Travail demandé
A. Relevez tous les pourcentages qui figurent dans le texte sur le logement et l'énergie.
B. Reprenez le texte sur le logement et l'énergie à la suite de sa dernière phrase.

Cette envolée des prix frappe très inégalement les Français. Elle est une bonne nouvelle pour les propriétaires, surtout les personnes âgées ayant acquis leur bien à une époque où les prix étaient bien inférieurs, contribuant largement à l’augmentation du patrimoine détenu par cette catégorie. « La hausse des prix de l’immobilier, en particulier au début des années 2000, a creusé l’écart entre les ménages détenteurs de patrimoine immobilier et les autres », constate l’Insee.
À l’autre bout de l’échelle sociale, les ménages modestes payent un lourd tribut à cette explosion des tarifs. Les 10 % les plus pauvres, à l’exception de ceux qui habitent dans le parc social, consacrent plus de 40 % de leurs revenus à ce poste, et même 45 % pour les seuls locataires en secteur privé. Le problème ne se cantonne pas à la France. Une récente étude d’Eurofound, une agence qui travaille sur l’emploi et le social pour l’Union européenne, « montre que les personnes touchant le salaire minimum consacrent en moyenne 34,8 % de leur revenu disponible au logement, contre 26,2 % pour les personnes touchant un revenu plus élevé ».
Les fausses promesses de la libéralisation de l’énergie
Le signe ne trompe pas, même si ce n’est que la partie émergée de l’iceberg : en 2024, 1,2 million de foyers ont été confrontés à une coupure d’électricité ou à une réduction de puissance en raison d’impayés, soit 24 % de plus qu’en 2023, selon les données du médiateur de l’énergie. En 2015, seulement 577 000 étaient dans ce cas.
Le nombre des personnes renonçant pour des raisons financières à se chauffer correctement est lui aussi en hausse. Ce mouvement a connu une accélération avec la crise énergétique liée à la guerre en Ukraine, mais avait déjà commencé au début des années 2000 avec la libéralisation du secteur. Censée faire baisser les prix pour le consommateur grâce à la concurrence, la privatisation partielle d’EDF et GDF en 2004, et leur introduction en Bourse, a produit l’effet inverse, accentué par la fin des tarifs réglementés de vente (TRV) du gaz au 1er juillet 2023, celui pour l’électricité restant en cours pour les particuliers.

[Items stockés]
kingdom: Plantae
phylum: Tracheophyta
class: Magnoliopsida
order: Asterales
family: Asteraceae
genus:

Résultats par consigne
A. 10 %, plus de 40 %, 45 %, 34,8 %, 26,2 %, 24 %

B.
Elle s’est faite de plus au détriment de l’avenir. « L’instauration de la concurrence a certes fait apparaître une quarantaine de fournisseurs, mais ceux-ci n’ont jamais investi dans la production », rappelait en 2021 le sénateur communiste et directeur de « l’Humanité » Fabien Gay. En cause, notamment, une libéralisation qui, pour être conforme à la réglementation européenne, à imposer à EDF de brader le prix d’achat d’un quart de sa production d’électricité nucléaire aux opérateurs privés. Résultats, la compagnie nationale s’est trouvée privée de moyens d’investir pendant que ses concurrents se sont pour la plupart cantonnés à un rôle de distributeurs de l’énergie aux pratiques commerciales parfois douteuses.
Un ferroviaire privé de financement public
« Yield Management ». La tarification fluctuante en fonction de la demande, lancée dans les années 1980 par les compagnies aériennes, s’est pleinement ancrée dans les pratiques commerciales de la SNCF, sur les lignes à grande vitesse, supplantant la tarification kilométrique. Grâce à des algorithmes, les compagnies ferroviaires peuvent maximiser leurs profits. S’agissant de la SNCF, le prix moyen des billets Ouigo a augmenté de 24 % en quatre ans, quand ceux des TGV Inoui ont progressé de 6 % courant 2024.
Bien que le secteur des transports ferroviaires de voyageurs en TGV soit ouvert à la concurrence depuis 2020, la SNCF doit seule compenser le désengagement de l’État. D’abord en s’acquittant pleinement des péages ferroviaires, représentant pour 40 % des prix des billets, quand ses concurrents, dont Trenitalia, bénéficient de rabais. Ensuite, en réinjectant les bénéfices de SNCF Voyageurs dans un fonds de concours destiné à alimenter SNCF Réseau, pour les investissements dans les infrastructures ferroviaires. Une logique qui pousse à rogner sur les conditions de travail des cheminots, mais aussi à mettre davantage à contribution des usagers devenus des clients, à travers la tarification des TGV transformée en machine à cash.
S’ajoute à cela le scandale des autoroutes. Depuis 2006 et la privatisation, les prix des péages ont augmenté de 122 % par rapport à l’inflation, selon la CGT. Dans le même temps, les exploitants privés ont dégagé 55 milliards d’euros de dividendes, auxquels s’ajoutent 40 milliards attendus entre 2022 et 2036, date de la fin des concessions. Face à ce scandale, le ministre des Transports, Philippe Tabarot, entend récupérer 2,5 milliards par an sur les bénéfices autoroutiers dans les futurs contrats de concession, à compter de 2032. Ce qui laissera encore 50 % de cette manne financière aux mains du privé. Tandis que les Français les moins fortunés continueront de voir leur pouvoir d’achat s’éroder.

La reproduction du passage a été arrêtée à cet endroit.